Looks a bit more like abstract expressionism than what we were looking for. <br>
This is because the population size makes the dots way to big, therefore we need to rescale them:

In [None]:
data['populations_rescaled']=data['population']/20 #Pandas also surports bit-wise operations

In [None]:
fig = plt.figure(figsize=(15,6))
ax = fig.add_subplot(1,2,1)
ax.scatter(data['wage_inc'],data['ent_inc'], s=data['populations_rescaled'], c=colormap)

ax.set_title('Average wage and entrepreneurial income in danish muncipalities in 2018',fontdict={'fontsize':13,'fontweight':"bold"})
ax.set_xlabel('Average wage income')
ax.set_ylabel('Average entrepreneurial income')

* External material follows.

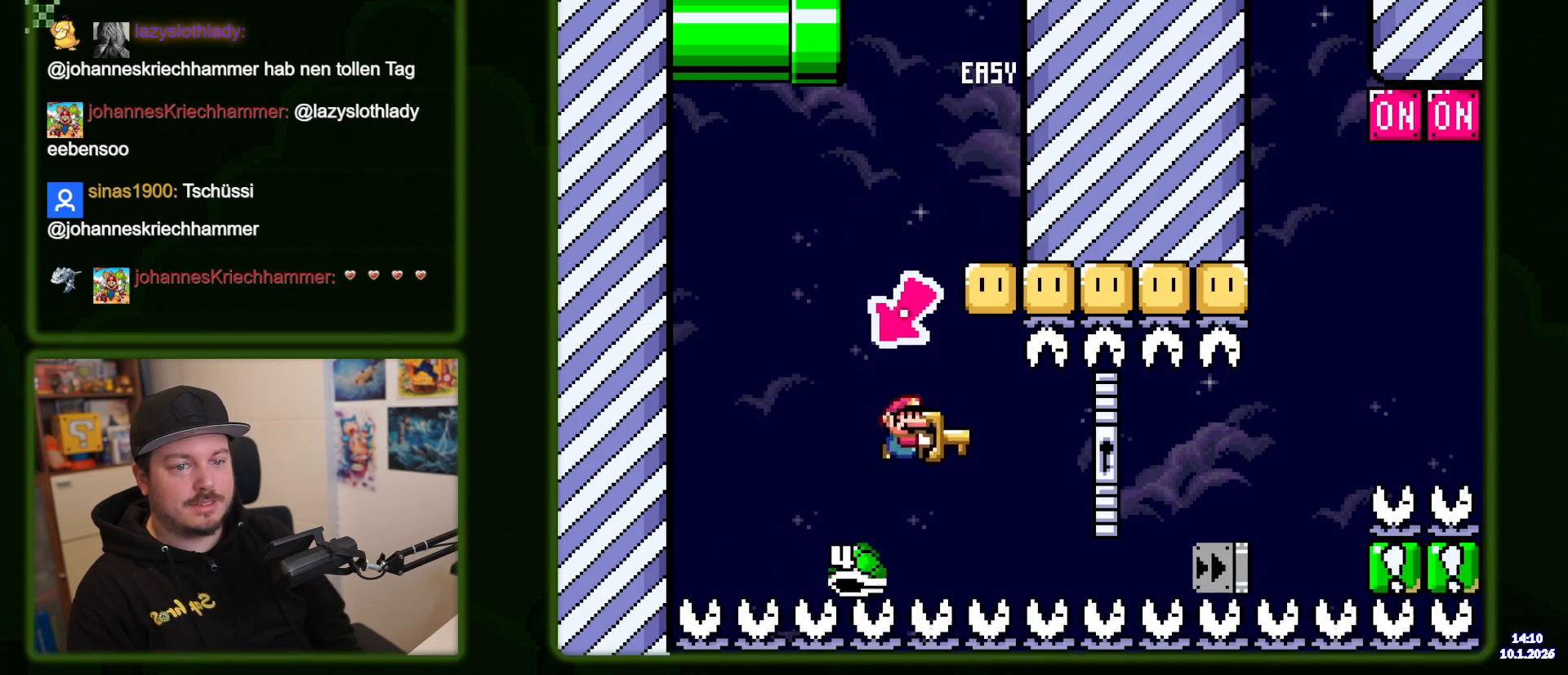
{"dt_ms": 500, "buttons": ["B", "Y"], "events": [[250, "B", "down"]]}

plt.figtext(0.15, 0.01, "Note: Population size are shown by the size of the dots", wrap=True, fontsize=12)
plt.show()

# Time for Datacamp

Remember the deadline is this sunday, the 23rd
If you have already finished them, I suggest the following:
1. Look through Jeppes lecture notes, especially lecture note 3, as that is the main focus of the problem set
2. Read through problemset 1 and think about possible approaches to the problems and where in the lecture notes you have seen something similar. The problemset also includes a short introduction one how to approach the problemset in terms of balancing how much you look at the answers (which are included in the probem set)
3. If you're eager to start doing some problems and already feel comfortable in python, you could visit [project_euler](https://projecteuler.net/), which is a website filled with mathematical orriented programming problems. They have varying degrees of difficulty (some of them are really hard) but help can be found online for the first couple of problems or you can ask me.